На втором этапе реформы развернулась кампания за повышение статуса белого духовенства, священников и епископов, зачастую обязанных своими должностями покровительству феодалов или императора. С этой целью церковь поощряла деятельность все более пуританских и суровых орденов: в середине XII в. — цистерцианцев и августинцев, в начале XIII в. (в ответ на проблему, представляемую новыми городами) — доминиканцев и францисканцев. Примерно до 1270 г. реформаторское движение шло в авангарде духовного пробуждения и отвечало требованиям священнической чистоты, которые усилиями церкви внушались обществу.
Правда, с первых шагов григорианской реформы стремление искоренить леность и развращённость пагубно сказывалось на самой церкви. Начало этому положил прямой призыв Григория к мирянам восставать против недостойных священнослужителей, повинных в грехе симонии (покупки должностей), пристрастии к роскоши или сожительстве с женщинами. Подобное подстрекательство (по сути, к бунту) встретило наиболее горячий отклик в новых городах Северной Италии и Франции, в динамичной среде которых обмирщение феодализированного духовенства вызывало особое недовольство. Можно сказать, что именно благодаря реформе Григория VII впервые со времён поздней Античности возникло еретическое несогласие с церковью.

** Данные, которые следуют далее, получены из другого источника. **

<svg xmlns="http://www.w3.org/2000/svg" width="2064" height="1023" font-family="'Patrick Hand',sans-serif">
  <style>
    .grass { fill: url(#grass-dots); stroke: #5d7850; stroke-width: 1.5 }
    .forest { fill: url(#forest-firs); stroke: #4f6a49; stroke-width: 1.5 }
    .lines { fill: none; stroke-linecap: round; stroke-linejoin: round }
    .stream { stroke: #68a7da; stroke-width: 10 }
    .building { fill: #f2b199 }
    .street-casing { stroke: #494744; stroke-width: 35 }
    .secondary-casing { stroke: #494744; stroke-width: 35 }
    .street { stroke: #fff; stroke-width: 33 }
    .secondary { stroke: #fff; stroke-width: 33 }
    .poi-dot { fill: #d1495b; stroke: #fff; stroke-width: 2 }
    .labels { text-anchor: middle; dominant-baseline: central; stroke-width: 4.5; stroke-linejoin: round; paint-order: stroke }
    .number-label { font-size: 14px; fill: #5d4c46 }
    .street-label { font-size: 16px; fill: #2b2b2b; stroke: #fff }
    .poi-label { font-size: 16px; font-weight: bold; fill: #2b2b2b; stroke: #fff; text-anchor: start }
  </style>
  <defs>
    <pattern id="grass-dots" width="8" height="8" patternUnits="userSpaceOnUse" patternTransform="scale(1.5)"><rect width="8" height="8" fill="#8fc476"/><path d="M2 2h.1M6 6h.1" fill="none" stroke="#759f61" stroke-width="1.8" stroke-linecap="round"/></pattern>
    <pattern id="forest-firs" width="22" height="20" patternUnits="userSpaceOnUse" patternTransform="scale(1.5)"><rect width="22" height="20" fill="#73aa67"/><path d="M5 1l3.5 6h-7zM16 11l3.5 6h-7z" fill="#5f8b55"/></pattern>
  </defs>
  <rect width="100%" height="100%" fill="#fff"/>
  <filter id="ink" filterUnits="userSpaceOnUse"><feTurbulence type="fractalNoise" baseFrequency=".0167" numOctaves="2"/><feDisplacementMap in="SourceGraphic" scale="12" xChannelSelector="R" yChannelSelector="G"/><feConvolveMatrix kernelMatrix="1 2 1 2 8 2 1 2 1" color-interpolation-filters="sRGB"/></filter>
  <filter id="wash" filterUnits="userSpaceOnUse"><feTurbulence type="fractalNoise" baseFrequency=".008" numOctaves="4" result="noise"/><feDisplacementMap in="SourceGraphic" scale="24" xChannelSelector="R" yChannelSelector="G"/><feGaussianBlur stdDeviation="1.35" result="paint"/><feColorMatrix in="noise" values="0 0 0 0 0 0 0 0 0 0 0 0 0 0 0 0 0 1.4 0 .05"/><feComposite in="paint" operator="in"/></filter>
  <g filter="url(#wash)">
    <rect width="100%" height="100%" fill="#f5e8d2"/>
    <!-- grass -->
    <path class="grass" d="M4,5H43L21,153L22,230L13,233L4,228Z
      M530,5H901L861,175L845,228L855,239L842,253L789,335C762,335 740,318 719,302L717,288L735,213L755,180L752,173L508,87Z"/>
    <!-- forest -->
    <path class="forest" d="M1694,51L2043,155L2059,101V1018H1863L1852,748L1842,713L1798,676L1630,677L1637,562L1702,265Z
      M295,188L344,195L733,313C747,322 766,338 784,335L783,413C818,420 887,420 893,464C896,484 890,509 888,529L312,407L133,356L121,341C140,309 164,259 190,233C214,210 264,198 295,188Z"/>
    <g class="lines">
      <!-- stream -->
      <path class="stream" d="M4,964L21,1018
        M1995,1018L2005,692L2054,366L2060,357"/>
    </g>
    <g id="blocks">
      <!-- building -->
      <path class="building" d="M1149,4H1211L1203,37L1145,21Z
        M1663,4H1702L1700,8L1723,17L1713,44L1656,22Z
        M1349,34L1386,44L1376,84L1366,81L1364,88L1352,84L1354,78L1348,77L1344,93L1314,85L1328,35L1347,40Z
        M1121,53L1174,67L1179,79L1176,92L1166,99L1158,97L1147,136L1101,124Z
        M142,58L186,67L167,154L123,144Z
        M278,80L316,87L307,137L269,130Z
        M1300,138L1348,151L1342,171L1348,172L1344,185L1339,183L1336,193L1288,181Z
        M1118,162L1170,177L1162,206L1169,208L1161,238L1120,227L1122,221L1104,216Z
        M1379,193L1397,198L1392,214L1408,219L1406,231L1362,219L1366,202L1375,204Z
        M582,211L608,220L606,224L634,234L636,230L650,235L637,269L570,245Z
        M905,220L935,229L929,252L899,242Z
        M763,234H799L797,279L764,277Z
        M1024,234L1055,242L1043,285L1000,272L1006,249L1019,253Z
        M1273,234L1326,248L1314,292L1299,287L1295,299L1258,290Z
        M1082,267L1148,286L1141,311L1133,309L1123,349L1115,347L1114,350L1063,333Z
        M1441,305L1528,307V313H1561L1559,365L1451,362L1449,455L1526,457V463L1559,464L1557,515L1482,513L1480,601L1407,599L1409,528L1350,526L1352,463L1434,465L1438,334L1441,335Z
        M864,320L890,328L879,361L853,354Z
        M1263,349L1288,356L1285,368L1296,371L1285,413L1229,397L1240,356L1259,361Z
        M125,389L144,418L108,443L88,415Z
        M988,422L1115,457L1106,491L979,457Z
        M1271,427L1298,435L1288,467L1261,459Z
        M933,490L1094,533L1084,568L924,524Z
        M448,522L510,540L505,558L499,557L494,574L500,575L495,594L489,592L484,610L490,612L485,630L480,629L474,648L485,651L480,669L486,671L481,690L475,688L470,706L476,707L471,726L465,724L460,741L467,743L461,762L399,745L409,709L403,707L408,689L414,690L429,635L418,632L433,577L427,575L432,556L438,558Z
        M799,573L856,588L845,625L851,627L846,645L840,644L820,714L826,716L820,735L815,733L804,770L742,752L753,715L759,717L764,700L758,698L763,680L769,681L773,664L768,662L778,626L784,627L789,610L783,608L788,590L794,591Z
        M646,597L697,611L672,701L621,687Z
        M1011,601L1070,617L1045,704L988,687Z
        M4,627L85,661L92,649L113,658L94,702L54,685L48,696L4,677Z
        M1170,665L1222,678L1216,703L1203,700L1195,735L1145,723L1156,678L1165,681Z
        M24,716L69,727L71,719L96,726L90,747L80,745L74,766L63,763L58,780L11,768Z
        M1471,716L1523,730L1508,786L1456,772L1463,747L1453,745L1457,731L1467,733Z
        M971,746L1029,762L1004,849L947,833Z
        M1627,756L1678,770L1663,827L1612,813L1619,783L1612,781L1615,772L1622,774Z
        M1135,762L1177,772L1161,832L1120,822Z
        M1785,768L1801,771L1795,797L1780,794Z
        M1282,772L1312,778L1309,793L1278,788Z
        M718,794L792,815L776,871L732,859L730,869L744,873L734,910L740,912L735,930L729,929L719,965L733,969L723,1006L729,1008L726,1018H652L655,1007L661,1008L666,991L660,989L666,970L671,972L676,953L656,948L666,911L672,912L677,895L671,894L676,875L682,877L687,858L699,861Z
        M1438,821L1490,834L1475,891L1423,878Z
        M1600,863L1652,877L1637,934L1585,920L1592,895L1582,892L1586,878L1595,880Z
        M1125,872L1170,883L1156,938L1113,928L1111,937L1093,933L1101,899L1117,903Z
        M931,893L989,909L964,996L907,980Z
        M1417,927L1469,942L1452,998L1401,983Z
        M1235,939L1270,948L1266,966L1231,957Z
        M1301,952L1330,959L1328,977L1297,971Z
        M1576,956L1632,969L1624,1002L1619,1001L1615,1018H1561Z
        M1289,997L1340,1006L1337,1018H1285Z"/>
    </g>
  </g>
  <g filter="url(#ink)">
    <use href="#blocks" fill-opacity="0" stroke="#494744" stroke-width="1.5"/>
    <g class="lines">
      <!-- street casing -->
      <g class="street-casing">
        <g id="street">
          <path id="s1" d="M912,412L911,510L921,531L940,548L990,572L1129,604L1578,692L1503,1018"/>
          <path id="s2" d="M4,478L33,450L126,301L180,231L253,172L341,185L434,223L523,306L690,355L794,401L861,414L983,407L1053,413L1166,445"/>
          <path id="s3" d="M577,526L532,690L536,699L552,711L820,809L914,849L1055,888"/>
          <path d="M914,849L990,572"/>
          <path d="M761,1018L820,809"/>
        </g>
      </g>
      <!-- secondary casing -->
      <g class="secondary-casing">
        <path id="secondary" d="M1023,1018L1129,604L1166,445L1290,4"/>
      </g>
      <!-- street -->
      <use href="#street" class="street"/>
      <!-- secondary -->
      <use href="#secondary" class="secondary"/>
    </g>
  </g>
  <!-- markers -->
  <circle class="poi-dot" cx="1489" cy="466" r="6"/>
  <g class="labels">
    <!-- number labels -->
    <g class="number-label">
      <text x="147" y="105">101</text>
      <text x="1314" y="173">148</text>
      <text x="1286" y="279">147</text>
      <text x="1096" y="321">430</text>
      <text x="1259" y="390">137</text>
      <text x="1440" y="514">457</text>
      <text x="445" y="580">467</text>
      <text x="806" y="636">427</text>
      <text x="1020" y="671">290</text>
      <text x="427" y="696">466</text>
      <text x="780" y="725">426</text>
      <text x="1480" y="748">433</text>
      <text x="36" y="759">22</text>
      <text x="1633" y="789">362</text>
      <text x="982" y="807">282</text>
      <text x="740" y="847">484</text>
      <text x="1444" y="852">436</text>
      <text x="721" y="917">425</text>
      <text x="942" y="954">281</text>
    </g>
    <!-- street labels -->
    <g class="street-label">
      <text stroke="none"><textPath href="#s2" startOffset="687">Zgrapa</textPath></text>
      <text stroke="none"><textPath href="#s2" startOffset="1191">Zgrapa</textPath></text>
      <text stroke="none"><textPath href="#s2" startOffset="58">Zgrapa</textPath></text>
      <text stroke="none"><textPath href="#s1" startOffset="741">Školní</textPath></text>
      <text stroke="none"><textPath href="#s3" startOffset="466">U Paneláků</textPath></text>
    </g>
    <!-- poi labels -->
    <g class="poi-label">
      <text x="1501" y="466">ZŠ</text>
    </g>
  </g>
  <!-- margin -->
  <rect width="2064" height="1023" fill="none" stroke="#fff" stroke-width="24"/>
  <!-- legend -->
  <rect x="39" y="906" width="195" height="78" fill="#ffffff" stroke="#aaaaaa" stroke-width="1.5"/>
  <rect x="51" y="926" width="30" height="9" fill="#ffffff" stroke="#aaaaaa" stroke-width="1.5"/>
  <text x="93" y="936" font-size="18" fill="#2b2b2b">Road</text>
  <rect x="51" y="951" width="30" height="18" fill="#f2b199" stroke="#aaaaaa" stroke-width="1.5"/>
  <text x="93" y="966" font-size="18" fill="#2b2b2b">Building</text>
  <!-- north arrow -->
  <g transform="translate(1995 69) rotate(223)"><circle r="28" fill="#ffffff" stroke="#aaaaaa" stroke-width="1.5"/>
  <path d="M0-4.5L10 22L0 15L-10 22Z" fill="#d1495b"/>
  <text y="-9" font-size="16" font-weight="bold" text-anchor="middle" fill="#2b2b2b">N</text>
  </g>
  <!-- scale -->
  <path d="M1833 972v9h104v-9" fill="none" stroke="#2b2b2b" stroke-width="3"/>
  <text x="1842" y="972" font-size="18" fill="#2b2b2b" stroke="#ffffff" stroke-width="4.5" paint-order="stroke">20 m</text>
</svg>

В сущности, реформаторы-григорианцы в своём стремлении очистить от грехов мирскую жизнь пытались ввести в светском обществе нечто вроде монастырского устава. Но это означало требовать невозможного от простых верующих, а в долгосрочной перспективе — слишком многого и от самих себя. Аскетичное рвение монахов-реформаторов вряд ли могло сохраняться на том же уровне из поколения в поколение. И когда оно пошло на убыль, попытка церкви христианизировать мир возымела неожиданное следствие, придав более мирской характер ей самой.
Рост количества монашеских реформаторских орденов, наблюдавшийся в XII в., спровоцировал возникновение в ответ ряда еретических течений, общей чертой которых являлось отрицание божественной власти духовенства. Их основной принцип гласил, что недостойные священнослужители не могут совершать подлинные таинства. Выводы из него делались разные: кто-то требовал более радикальных реформ, а кто-то — роспуска духовенства и вообще упразднения церкви, чтобы небольшие группы верующих общались с Богом напрямую с помощью Евангелия (миланская патария, вальденсы или «лионские нищие», альбийские катары).
Кроме того, религиозное инакомыслие вскоре частично слилось с мятежными настроениями коммун XII в. Самый яркий пример такого симбиоза продемонстрировала в середине этого столетия фигура Арнольда Брешианского — соборного каноника (т.е. представителя духовенства), интеллектуала, сведущего в только что появившейся схоластике, и горожанина. В результате неприятностей с церковными властями он в конце концов был приговорён к епитимье в Риме. Современник так описал его программу: «Его [Арнольда] часто слышали на Капитолии и в общественных собраниях. Он уже публично обличал кардиналов, говоря, что их коллегия, со своей гордостью, алчностью, лицемерием и многочисленными пороками, — не Божья церковь, а торжище и воровской притон, пришедшие на смену книжникам и фарисеям среди христиан. Сам папа — не тот, кем должен быть, не преемник апостолов и пастырь душ, а кровожадный человек, удерживающий власть огнём и мечом, мучитель церквей и угнетатель невинных, которого ничто в мире не интересует кроме удовлетворения своих страстей и опустошения чужих сундуков, дабы набить собственный»[38]. Обличение прегрешений духовенства у Арнольда укладывается в традиционное русло и, в сущности, очень похоже на мысли, которые в то же время высказывал Святой Бернар. Но Арнольд сделал из этих мыслей совершенно новый политический вывод. Папа, утверждал он, «столь далёк от апостольства, что ни жизни, ни учению апостолов не следует, почему и не заслуживает ни повиновения, ни почитания, и в любом случае не может пользоваться признанием человек, который хочет наложить ярмо рабства на Рим — средоточие империи, источник свободы и владыку мира»[39]. Иными словами, он призывал к городскому восстанию, которое, в конце концов, и вспыхнуло в неповоротливом Риме, изгнавшем папу и установившем демократическое народное правление. Арнольд добился своего, но инспирированные им события показали, что подстрекательство к внутрицерковному мятежу ведёт и к подрыву феодально-иерархического общества. Поскольку ни клерикальное, ни светское общество, ни священническая, ни имперская власть не могли допустить подобного, Арнольд потерпел поражение от коалиции папы, императора и римской аристократии. Римская коммуна была разгромлена, а её лидер казнён.